## WHAT IS ASKED
- a) In the review of The New Tourist, rewrite the paragraph beginning "Instead, she makes a distinction" more briefly, keeping its main facts.
- b) According to the review of The New Tourist, what did Iceland's government encourage ordinary citizens to post on social media?
- c) Carry on the review of The New Tourist from its final sentence.

## EXCERPT PROVIDED
--*--

The New Tourist: A Book Review

If you are passionate about travel but have misgivings about its effects, The New Tourist will equip you to wrestle with your doubts and ask better questions.

Ever since I started documenting our wanderings, I’ve had in mind to write a post that wrestles with the downsides of travel. I wanted to be clear-eyed about the costs. The burdens on local infrastructure and local well-being. Not to mention the environmental impacts. But I also wanted to highlight the positives of travel: personal growth, a boost to local economies, an incentive to conserve threatened ecosystems.

While the topic was close to my heart, and a frequent topic of conversation between Liuan and I, I could never find my way to writing it. I felt unqualified. Could I accurately weigh the positives and negatives if tourism from my armchair? I wasn’t sure I could do it justice, so I put it off.

I’m happy to report that someone else (much more qualified) did the job for me. The New Tourist: Waking Up to the Power and Perils of Travel, by author and journalist Paige McClanahan, applies analytic and journalistic rigor to these questions. If you are like me and feel deep down that international travel is a good thing, but can’t look away from the carbon emissions and destruction wrought by over-tourism—among many other misgivings—this book is a must read.

New Tourist vs. Old Tourist

Right away, the author dispenses with the “traveler versus tourist” dichotomy. There is no meaningful difference, she claims. In essence, we are all tourists when we engage in leisure travel.

Instead, she makes a distinction between the “old” and “new” tourist. The old tourist is a pure consumer. They are concerned with “getting their money’s worth.” As a paying customer, a location is treated as their amusement park; to be used and abused to enact their fantasies.

The new tourist recognizes each place as someone’s home. As such, they are concerned with being a respectful guest. The new tourist is aware of when locals reap the benefits, or not, from the influx of visitors. They ask questions.

We all, of course, would do well to behave like the new tourist.

Why Iceland is On Our Bucket List

The book begins with a well-researched origin story of guide books, and by extension, the tourism industry as a whole. Their scrappy beginnings remind me in many ways of the indie travel blogs of today.

She goes on to describe how travel received a major upgrade from guide books and travel agents, shifting to social media influencers and sites that allow you to be your own travel agent. I found it interesting to look behind the curtain and learn how we got to this place, and how it has driven change throughout the world.

Just as fascinating were her case studies on destinations that worked their way into the public imagination and onto our bucket lists. Iceland was my favorite case, being high on our own personal bucket lists. Told from the point of view of a Canadian woman who moves to Iceland with her Icelandic husband (who eventually wins the presidency), she reminds us that even back in 2003, Iceland was largely an unknown. As the author puts it, “in 2003, it was all too easy to think of Iceland (to the extent that anyone thought of the country at all) as a frozen flyover zone…”

It wasn’t until a remarkable social media campaign, where the government encouraged ordinary citizens to post about what they loved most about Iceland, along with stunning photos of the landscape, that Iceland’s tourism industry came into its own. Justin Bieber’s music video set in a grassy canyon bordered by sheer cliffs and waterfalls sealed the deal.

--*--

## DATA
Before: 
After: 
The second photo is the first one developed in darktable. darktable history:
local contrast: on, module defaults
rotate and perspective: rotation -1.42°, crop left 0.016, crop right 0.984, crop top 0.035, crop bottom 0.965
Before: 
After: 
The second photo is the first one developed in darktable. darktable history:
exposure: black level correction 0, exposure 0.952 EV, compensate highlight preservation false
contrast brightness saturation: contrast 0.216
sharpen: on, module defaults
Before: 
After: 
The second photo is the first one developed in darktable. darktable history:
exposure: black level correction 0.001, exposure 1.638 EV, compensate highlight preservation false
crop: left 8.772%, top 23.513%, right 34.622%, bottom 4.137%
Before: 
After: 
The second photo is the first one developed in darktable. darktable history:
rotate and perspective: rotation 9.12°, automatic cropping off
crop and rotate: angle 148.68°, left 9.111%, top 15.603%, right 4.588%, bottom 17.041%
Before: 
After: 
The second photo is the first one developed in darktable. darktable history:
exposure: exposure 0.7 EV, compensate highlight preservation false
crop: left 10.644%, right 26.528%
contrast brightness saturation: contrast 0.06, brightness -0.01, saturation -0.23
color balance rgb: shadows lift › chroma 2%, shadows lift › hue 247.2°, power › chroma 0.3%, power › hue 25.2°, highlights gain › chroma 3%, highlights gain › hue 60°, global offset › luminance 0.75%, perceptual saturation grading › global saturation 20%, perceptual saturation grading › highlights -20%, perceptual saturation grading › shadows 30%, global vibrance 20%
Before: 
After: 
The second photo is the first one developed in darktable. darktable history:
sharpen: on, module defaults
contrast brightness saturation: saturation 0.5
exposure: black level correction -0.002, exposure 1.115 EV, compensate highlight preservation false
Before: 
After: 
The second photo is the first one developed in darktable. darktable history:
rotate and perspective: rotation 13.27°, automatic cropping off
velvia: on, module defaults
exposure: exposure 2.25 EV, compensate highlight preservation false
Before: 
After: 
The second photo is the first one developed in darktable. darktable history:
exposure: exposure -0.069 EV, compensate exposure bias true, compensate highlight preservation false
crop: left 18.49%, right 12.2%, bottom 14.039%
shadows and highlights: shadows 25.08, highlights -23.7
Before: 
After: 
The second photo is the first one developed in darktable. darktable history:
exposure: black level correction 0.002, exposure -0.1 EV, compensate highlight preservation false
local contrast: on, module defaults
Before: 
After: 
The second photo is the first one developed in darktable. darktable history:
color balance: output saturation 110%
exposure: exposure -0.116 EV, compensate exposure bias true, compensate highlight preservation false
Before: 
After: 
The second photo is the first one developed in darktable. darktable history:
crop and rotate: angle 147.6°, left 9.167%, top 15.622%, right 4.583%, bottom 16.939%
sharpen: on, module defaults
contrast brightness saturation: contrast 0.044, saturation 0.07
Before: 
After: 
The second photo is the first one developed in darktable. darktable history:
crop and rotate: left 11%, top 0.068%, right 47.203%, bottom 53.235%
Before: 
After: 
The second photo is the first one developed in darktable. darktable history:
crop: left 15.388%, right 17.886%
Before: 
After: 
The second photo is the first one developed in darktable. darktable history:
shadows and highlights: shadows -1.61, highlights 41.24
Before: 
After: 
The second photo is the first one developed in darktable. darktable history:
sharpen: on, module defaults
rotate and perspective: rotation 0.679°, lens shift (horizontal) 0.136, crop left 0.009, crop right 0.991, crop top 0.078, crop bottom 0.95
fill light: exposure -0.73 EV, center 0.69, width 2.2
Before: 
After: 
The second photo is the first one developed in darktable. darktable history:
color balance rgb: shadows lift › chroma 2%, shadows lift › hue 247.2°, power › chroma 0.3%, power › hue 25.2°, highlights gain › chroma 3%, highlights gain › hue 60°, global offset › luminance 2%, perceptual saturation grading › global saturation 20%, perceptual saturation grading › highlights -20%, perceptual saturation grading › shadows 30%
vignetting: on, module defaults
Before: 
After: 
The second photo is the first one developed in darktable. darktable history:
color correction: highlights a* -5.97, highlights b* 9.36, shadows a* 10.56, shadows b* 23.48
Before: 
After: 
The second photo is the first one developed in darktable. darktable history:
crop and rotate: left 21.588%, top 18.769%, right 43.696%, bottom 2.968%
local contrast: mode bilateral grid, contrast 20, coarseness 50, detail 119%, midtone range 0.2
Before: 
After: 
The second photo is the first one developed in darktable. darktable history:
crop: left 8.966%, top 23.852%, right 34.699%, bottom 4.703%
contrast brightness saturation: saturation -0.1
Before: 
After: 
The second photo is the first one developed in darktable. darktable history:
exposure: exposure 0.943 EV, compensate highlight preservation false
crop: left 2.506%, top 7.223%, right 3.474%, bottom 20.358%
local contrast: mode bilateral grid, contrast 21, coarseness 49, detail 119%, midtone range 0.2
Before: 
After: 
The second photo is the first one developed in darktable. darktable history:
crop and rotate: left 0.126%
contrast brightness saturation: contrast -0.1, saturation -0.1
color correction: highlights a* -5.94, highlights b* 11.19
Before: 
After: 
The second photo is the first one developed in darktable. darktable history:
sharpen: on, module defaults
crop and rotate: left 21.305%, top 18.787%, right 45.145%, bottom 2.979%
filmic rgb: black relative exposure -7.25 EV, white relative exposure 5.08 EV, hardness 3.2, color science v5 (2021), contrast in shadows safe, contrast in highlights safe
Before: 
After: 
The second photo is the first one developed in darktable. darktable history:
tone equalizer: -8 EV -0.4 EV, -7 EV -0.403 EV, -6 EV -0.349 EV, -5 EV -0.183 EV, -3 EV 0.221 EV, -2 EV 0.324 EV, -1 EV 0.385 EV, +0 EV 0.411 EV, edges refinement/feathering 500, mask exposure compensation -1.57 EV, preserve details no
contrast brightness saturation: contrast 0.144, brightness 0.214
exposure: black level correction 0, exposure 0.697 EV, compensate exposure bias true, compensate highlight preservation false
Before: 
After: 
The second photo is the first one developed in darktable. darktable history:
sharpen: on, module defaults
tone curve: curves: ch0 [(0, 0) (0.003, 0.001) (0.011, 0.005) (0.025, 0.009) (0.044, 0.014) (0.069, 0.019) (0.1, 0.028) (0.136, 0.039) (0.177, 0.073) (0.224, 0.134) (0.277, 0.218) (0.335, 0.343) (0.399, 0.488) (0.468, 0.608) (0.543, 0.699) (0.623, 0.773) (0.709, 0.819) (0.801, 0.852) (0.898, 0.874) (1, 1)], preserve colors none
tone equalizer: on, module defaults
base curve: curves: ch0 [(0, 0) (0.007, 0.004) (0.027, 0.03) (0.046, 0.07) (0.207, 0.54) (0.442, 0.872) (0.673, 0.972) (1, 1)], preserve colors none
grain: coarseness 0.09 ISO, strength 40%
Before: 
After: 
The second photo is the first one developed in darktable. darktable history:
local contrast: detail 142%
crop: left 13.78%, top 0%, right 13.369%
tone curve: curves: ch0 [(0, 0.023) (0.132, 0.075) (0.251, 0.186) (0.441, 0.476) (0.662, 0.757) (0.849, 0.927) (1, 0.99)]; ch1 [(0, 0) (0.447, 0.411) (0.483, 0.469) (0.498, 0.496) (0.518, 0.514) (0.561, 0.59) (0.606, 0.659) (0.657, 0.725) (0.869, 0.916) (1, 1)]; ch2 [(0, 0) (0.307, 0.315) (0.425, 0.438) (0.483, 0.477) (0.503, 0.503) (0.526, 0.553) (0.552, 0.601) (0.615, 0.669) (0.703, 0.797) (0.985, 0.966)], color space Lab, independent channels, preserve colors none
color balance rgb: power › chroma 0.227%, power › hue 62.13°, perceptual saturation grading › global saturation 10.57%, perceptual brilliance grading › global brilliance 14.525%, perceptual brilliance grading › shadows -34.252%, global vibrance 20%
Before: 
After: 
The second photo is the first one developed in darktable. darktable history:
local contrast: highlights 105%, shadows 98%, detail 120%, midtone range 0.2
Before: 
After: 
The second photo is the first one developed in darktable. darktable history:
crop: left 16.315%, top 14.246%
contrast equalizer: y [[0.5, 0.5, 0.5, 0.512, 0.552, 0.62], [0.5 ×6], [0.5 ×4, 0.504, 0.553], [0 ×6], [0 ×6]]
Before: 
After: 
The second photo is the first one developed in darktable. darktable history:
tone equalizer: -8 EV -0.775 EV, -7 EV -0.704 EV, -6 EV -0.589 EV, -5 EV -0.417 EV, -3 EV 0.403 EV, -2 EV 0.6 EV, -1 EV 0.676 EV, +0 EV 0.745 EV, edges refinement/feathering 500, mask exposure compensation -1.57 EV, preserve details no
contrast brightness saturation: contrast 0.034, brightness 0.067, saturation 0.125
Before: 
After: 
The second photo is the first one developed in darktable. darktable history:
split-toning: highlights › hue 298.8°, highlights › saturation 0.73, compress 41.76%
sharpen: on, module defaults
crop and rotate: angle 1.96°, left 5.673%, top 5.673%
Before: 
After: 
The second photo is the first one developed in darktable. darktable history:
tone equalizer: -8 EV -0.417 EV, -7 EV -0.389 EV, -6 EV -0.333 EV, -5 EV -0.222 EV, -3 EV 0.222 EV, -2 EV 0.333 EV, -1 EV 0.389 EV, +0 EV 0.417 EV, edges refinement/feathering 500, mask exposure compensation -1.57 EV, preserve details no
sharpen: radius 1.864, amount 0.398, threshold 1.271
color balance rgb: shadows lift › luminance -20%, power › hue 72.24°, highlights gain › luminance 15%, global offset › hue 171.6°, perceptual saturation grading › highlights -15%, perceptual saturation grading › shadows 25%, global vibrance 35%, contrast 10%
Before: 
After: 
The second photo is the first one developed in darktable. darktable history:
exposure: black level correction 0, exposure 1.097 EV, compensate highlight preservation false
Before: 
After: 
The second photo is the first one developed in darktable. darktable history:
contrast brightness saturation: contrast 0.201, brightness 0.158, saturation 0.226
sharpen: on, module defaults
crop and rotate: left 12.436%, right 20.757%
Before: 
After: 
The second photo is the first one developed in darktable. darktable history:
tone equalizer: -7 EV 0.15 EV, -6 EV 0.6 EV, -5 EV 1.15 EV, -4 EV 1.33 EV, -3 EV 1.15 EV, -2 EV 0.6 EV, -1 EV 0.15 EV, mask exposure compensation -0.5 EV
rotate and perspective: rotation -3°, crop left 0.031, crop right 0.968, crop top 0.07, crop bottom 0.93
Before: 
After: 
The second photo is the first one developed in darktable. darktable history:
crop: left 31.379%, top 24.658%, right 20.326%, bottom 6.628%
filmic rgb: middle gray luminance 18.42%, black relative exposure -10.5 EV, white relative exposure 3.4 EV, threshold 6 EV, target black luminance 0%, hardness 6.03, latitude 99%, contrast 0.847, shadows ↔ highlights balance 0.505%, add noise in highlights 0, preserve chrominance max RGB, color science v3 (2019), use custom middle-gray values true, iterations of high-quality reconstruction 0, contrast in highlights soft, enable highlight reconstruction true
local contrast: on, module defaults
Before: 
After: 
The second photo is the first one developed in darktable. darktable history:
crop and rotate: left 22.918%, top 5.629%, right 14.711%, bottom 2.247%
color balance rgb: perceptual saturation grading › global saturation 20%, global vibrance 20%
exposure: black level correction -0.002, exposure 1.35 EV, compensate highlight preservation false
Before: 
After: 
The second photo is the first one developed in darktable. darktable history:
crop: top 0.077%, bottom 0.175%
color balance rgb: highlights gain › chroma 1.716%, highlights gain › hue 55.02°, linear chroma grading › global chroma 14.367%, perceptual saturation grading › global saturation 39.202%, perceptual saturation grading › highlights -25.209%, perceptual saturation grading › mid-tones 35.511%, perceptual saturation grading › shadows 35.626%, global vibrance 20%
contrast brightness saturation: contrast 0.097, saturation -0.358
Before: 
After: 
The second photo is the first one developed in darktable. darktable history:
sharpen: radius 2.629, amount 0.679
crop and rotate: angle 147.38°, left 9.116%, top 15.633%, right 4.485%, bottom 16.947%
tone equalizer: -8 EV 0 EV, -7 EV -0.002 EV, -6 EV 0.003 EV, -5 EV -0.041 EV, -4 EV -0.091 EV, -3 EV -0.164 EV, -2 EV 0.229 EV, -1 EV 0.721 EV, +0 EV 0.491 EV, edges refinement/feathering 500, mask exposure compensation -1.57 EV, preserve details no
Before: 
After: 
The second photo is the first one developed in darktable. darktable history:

--*--

## RESULTS FOR EACH TASK
- a) The author contrasts the "old" tourist with the "new" one. The old tourist is a pure consumer who wants to get their money's worth and treats a place as an amusement park, to be used and abused for their fantasies.

- b) They were encouraged to post about what they loved most about Iceland, along with stunning photos of the landscape.

- c)
I must admit, when it comes to what’s trending, I am the dumbest person you’ll ever meet. I’m one of the strange few that don’t do social media. And I certainly couldn’t name, or even recognize, a song by Justin Bieber. Nonetheless, by means of the cultural ether perhaps, Iceland cemented its place on my bucket shortlist.

It’s a phenomenon McClanahan describes as a “groove on the map.” It starts with a local effort to boost—or sometimes repair, as in the cases of Liverpool or Colombia—their reputation as a place worth visiting. If successful, it can take on a life of its own. Social media posts and guidebook mentions spur more tourism, which generates more posting and mentions, driving ever more desire.

Of course, knowing all this makes you think: if the difference between a top destination and a passed-over one is marketing, could it be our bucket lists are all wrong? In my own experience, yes.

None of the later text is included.